MP Moore’s suggestion of empowering families to feed their own children is a rather good suggestion, but neither the United States nor Canada is doing so.
The whiny video over the portion size of school lunches did the trick. The USDA has permanently dropped the calorie limits from the rules.
True, the rules were temporarily relaxed after a video surfaced following a cafeteria strike and GOP politicians complained about the cuts in portion size, particularly among carbohydrates and protein.
It’s like the old joke, “The food is lousy and the portions are too small.”

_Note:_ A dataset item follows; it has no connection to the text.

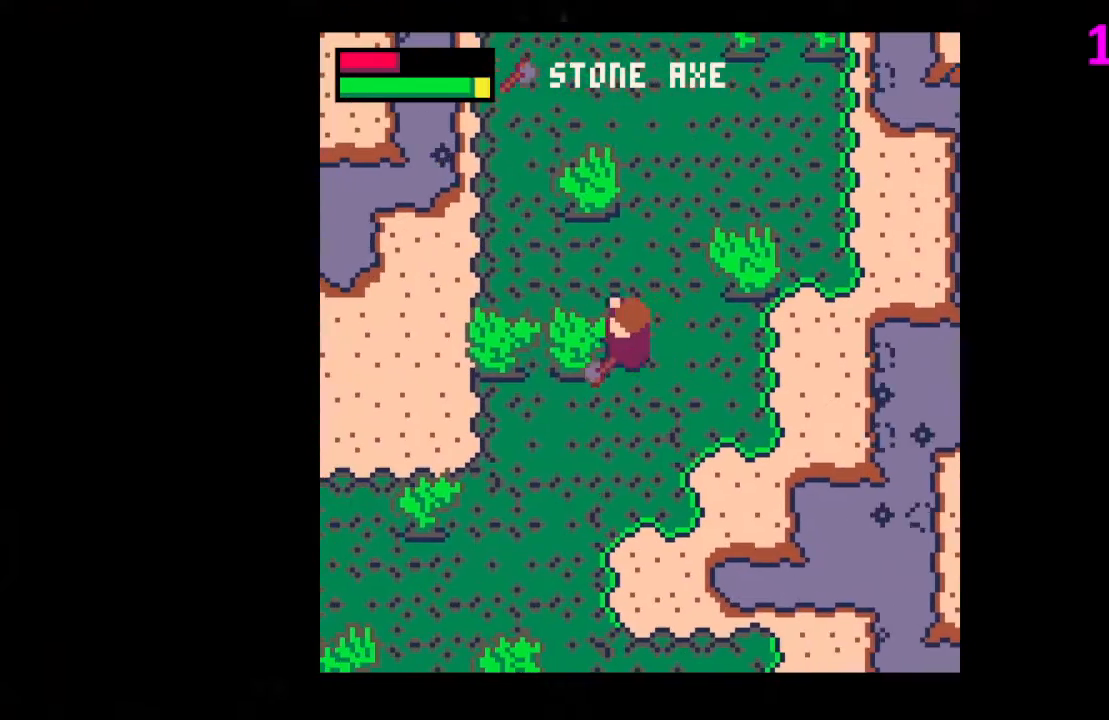
{"keys": ["left", "up", "x"], "events": [[467, "up", "down"]]}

“The USDA made the permanent changes we have been seeking to the School Lunch Program,” Sen. John Hoeven (R-ND) said in a statement. “A one-size-fits-all approach to school lunch left students hungry and school districts frustrated with the additional expense, paperwork and nutritional research necessary to meet federal requirements.”
The changes, established in 2012, also dealt with limits on fat and sodium and increasing fruit and vegetable servings. Those changes didn’t inspire videos, so presumably they’ll stay.
The changes limited meals for high school students to 850 calories, a reasonable amount in a normal 2,000 calorie day. If the people complaining were those who don’t get enough to eat at home, that response would be completely reasonable against a “one-size-fits-all” attitude.
Then again, those kids aren’t running to make videos; kids with plenty of food have more energy to make videos.
The experts tell us that kids need as many as 10 times to like a new food. So the kids needed time to adjust all the way down to 850 calories. If you go back and look at how quickly these two videos made a wave, Nightline and The Daily Show had both weighed in by the end of September. And by December, the rules were temporarily relaxed.
We never did have the discussion about what the limits should be. 900 calories? 1000 calories? The easing of the rules was basically to say, “here are the rules, except when we want to break them.” To be fair, that was the standard before the USDA implemented the new rules.
A few kids complained in a school outside Milwaukee. A group of kids in Kansas with help from a teacher made a video. That was enough to take away changes that could have helped these children and millions of others. The Mukwonago, WI kids might have been sincere in expressing their concerns, but ultimately they were used as pawns to score cheap political points.
No school lunch program would ever replicate children going home to home-cooked nutritious meals at lunchtime. But in the reality universe that isn’t black and white TV, we have kids who are getting too much to eat side-by-side with kids who aren’t getting enough. And what both sides need are solutions.